I agree with the article. Sciences have been converging for a while now. I don't think the various disciplines can just stick their heads in the sand anymore. Too many times have I heard undergrads or graduate students say, "oh, I can't do statistics or maths. I am just going to leave this to other people" or "learning programming is not worth my time". There are so many valuable perspectives you can gain on a problem by viewing it through other science's framework.

I am also a bit wary (as I think with many others) of this dependence on DNA sequencing as the bridge to other disciplines. DNA sequencing is just one dimension of a very complicated system. Getting high resolution of a single dimension is great, but at what point do the benefit gained from it plateau? If we are trying to model the motion of a ball based on it's x, y, z coordinates and we have a magic y coordinate machine that can give us extremely high accuracy to the 1000th decimal digit for our y coodinate. But our x and z coordinates are still whole number integers. How helpful is that really?

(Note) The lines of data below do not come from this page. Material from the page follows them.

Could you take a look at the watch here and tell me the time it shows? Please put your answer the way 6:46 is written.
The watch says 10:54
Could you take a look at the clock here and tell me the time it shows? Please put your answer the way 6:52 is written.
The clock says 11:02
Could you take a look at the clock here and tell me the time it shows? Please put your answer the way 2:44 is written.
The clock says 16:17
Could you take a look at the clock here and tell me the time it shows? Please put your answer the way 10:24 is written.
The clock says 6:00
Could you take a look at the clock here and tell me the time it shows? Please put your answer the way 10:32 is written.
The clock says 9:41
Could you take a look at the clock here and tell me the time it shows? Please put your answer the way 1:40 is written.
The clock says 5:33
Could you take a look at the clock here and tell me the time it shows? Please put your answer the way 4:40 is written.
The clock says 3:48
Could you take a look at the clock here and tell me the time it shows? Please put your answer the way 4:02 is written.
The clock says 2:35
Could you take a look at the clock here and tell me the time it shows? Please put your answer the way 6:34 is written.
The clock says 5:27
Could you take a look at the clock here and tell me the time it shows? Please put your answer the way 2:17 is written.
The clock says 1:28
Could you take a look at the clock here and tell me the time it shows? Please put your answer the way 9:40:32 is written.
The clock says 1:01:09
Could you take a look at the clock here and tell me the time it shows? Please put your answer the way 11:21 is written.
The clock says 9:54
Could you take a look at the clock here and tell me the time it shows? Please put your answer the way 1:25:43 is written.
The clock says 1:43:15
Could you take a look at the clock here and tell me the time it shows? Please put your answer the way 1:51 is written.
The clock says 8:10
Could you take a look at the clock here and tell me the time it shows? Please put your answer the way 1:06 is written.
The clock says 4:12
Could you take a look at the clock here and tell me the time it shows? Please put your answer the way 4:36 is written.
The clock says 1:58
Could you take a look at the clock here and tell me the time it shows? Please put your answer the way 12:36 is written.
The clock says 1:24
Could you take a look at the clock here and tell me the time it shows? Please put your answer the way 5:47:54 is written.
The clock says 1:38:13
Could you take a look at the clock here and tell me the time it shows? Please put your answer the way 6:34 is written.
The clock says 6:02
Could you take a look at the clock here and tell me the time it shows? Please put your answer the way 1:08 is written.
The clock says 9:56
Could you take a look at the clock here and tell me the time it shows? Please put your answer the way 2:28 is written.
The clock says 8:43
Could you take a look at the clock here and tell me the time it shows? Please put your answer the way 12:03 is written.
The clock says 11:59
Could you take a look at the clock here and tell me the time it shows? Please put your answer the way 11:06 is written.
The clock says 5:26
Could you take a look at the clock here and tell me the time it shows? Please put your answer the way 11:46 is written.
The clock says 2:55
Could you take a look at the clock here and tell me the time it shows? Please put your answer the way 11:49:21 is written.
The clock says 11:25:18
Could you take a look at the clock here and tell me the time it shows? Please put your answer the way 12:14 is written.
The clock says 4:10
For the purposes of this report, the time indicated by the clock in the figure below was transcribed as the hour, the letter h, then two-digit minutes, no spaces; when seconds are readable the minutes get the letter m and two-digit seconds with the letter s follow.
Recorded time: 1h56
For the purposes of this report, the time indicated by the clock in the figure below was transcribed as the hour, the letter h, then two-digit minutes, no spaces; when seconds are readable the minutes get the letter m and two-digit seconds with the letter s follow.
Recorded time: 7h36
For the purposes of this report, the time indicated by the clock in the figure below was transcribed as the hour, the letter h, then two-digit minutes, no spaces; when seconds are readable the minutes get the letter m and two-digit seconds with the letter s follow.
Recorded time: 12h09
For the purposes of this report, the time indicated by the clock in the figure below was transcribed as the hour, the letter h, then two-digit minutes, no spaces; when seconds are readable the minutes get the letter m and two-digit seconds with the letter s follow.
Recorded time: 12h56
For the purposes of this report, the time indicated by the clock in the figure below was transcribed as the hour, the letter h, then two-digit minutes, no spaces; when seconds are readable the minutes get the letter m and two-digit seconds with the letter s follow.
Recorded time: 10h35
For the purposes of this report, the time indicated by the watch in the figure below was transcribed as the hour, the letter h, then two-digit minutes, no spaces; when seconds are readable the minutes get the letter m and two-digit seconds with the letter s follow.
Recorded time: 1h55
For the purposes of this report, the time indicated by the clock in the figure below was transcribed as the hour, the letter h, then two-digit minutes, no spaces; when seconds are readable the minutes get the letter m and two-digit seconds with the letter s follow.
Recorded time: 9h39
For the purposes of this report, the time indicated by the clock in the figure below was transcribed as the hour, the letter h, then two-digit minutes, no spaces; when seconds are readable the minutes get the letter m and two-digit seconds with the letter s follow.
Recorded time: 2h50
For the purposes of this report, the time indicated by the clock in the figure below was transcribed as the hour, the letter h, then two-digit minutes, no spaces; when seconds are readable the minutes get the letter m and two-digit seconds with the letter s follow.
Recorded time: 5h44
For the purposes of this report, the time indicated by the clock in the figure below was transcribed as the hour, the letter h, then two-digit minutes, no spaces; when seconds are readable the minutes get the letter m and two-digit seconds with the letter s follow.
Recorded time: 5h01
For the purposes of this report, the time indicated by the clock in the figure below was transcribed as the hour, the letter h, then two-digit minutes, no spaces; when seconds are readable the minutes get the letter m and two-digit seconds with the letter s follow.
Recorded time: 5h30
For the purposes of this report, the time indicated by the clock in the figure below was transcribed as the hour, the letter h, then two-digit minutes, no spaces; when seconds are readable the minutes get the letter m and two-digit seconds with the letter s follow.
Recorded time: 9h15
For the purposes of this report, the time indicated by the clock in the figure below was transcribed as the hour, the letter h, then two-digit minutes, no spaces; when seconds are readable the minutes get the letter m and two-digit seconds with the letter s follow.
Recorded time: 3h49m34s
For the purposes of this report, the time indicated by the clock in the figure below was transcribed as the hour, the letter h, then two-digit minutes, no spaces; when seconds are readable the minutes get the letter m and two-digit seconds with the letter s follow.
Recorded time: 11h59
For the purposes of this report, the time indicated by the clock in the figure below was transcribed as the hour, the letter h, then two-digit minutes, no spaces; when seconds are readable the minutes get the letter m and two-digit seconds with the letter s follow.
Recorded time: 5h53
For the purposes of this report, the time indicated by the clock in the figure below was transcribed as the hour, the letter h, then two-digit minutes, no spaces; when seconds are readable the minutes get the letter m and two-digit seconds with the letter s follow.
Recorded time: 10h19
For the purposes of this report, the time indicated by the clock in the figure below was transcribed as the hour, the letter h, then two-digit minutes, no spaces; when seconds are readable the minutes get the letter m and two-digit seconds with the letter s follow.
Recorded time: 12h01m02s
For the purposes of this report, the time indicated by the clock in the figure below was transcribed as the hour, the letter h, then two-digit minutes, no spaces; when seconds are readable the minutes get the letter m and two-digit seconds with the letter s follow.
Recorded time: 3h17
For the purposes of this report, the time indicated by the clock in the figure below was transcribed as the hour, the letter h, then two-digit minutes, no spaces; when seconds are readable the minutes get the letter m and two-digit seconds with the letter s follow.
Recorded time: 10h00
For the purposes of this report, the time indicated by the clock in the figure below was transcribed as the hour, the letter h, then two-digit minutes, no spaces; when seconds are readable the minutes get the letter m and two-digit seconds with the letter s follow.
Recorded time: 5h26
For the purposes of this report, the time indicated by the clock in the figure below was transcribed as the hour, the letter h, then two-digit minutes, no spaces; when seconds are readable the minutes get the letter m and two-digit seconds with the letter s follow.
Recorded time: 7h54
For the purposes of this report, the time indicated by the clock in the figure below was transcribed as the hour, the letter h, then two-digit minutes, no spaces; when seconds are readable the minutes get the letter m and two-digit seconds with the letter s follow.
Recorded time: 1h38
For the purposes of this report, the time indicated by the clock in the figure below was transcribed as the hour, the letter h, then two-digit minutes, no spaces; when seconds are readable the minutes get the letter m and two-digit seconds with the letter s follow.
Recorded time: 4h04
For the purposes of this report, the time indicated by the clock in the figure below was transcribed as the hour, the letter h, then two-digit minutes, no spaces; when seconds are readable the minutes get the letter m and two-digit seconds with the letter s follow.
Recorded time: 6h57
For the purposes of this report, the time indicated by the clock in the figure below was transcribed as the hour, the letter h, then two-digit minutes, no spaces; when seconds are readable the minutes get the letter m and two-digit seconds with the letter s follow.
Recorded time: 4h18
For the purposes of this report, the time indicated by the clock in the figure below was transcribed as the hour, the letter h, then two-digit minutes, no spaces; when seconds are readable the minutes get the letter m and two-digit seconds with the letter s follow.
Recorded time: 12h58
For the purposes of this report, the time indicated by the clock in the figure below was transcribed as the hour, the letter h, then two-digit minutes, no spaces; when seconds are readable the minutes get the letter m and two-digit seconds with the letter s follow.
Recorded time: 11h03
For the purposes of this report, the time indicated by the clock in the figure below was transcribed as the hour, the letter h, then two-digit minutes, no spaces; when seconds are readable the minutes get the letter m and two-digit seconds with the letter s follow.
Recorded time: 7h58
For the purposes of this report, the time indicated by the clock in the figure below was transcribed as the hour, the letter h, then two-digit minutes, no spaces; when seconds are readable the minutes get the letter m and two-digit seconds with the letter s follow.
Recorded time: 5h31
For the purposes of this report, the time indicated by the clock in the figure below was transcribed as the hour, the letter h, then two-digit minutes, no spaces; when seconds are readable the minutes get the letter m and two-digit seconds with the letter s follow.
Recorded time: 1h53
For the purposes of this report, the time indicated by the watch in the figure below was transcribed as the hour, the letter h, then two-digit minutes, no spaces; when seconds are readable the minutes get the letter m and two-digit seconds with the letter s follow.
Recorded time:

I am not claiming DNA sequencing is at the plateau phase already. I think ENCODE demonstrated that a variation of sequencing techniques (CHiP-seq, DNAse-seq, FAIRE-seq...etc) can produce some valuable data, but perhaps more can be gained by working on other high-throughput systems that will allow us to collect data on other aspects of the biological system.

I think there are plenty of other things in biological sciences that can be supplemented by works in other sciences.

  • Image analysis: Cell counting, intensity quantification. Image-j and python image library has some cool fucnctions.
  • Motion tracking. A paper in nature about burrowing behavior of field mouse (doi:10.1038/493284a) used this for some cool results.
  • Datamining. So many papers are coming out these days, it's hard to keep up with it all. Being able to condense it all and get the information you want would be valuable. IBM Watson for academia?
  • Data organization. Simple things like keeping lab animal stocks in order or reagents (although getting lab members to actually use it is a whole other problem).
  • Databasing. Scientific results can also be databased with a controlled dictionary of terms (like GO). I work in the planarian regeneration field where various treatments (RNAi, chemical inhibitors) are associated with a particular phenotype during regeneration of the animal. A great database created by Michael Levin's lab (http://planform.daniel-lobo.com/download) recently surveyed available planarian literature and came up with a controlled system to categorized phenotypes and relate them to the experiment.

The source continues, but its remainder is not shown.